I disengaged from Tamara while she took off her Pancake Hut hat, tucking it into her shoulder bag as she shook her hair free, silver and black strands flying as she combed it out with her fingers. We’d made it a priority to hit up the Birmingham Botanical Gardens—official refuge of the Magic City Fae—right after she’d gotten off work. If I concentrated hard enough, I could still smell the distinctive aroma of pancakes and sausage wafting from her, even after the change of clothes.
“Do I look okay?” She posed, hand on hip.
My eyebrows went up
at the unusual question. “Always?” I replied. “I mean, of course.” If I didn’t know better, I’d say she was almost…embarrassed?
Fair enough. I was embarrassed to work there too.
“You look great,” I reiterated, taking Tamara’s arm again and tugging her along, causing her to stumble and smile at my accidental strength. “Now come on, let’s not keep the nice lady waiting.”
At night, the Hilltop Garden area was a dance of shadow interspersed with light, with the lines of trees and the striking statues of Sir Bedevere and Eris, the Goddess of Chaos, all lit from beneath by flickering, fake electric torches. Meanwhile the long, shudder-worthy pool of water plants lurked in the darkened center, reflective and oily like a black mirror.
“You know, I bet these trees are beautiful in the light,” Tamara said quietly, running her free hand along the scattered flowers that still remained, dripping from the plants. “And when it’s warmer.”
“Vitex agnus-castus,” I said immediately with a nod to the tall, bushy plants. “And they’re actually a shrub, not a tree.”
She raised an eyebrow.
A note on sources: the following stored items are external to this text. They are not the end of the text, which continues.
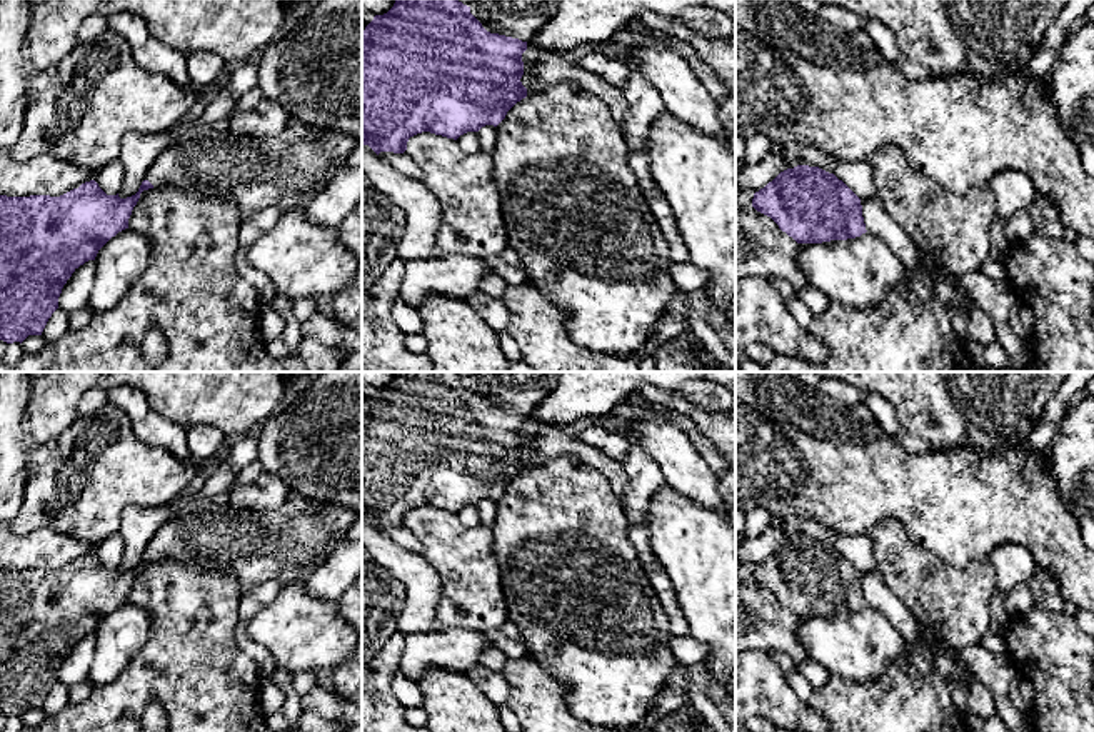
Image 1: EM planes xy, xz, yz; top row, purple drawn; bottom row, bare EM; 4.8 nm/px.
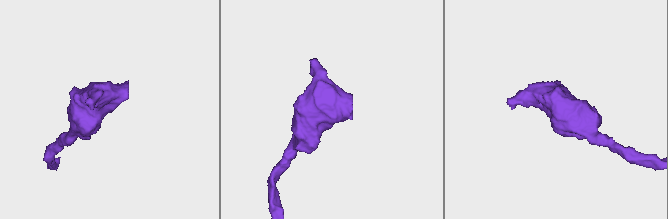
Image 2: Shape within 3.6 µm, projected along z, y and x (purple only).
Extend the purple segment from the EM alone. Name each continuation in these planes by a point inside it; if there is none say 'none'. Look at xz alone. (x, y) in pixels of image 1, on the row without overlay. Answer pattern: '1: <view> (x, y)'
1: xz (551, 442)

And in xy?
1: xy (286, 544)

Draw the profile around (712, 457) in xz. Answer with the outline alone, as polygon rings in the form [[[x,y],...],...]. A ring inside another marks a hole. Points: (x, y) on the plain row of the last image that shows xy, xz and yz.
[[[669,407],[664,409],[664,417],[674,424],[677,424],[692,440],[695,449],[705,459],[707,465],[715,472],[722,474],[724,470],[730,469],[727,460],[714,449],[714,445],[700,435],[695,424],[689,415],[677,414]]]

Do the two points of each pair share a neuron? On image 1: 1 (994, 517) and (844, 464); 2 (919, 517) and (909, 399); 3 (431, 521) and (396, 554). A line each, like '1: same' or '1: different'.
1: same
2: different
3: different

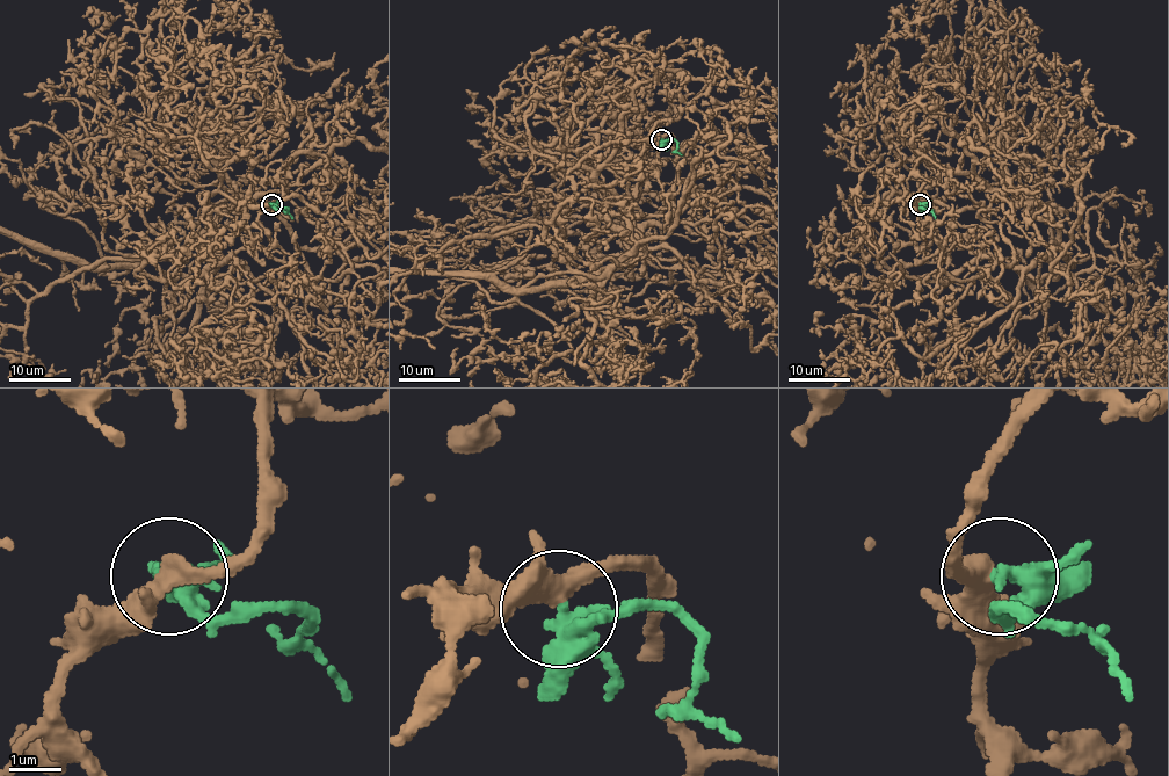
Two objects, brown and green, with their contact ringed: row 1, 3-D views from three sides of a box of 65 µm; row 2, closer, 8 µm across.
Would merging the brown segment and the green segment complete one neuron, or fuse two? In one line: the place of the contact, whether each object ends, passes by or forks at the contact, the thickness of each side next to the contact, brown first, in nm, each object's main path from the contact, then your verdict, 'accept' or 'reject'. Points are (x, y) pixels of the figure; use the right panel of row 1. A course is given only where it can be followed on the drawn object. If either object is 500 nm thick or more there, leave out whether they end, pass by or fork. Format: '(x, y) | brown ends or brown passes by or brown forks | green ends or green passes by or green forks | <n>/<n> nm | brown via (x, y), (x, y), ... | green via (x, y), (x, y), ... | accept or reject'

Probably in shock. “Since when do you know plants?” She stared at me.
“I don’t,” I grinned. “I can read in the dark, though.” I pointed at the informative plaque lurking in the gloom just past her.
Tamara’s laughter caught attention; the soft siren song cut off, replaced by an exclamation.
“Tam!”
I stepped aside as Katherine “Kitty” Rivers ran to hug her friend. She was a tall, striking, beautiful young woman, and even if she didn’t possess the flawless Moroi appearance, she still put tattered ol’ me to shame with ease. Her dark, hip-length, form-hugging sweater and tights accented more of her slender-yet-shapely figure than it hid. Ass-length, sleek ebony hair with a long, vibrant red streak caught air behind her as she threw herself at Tamara, who simply caught her and lifted her off her feet in a tight embrace.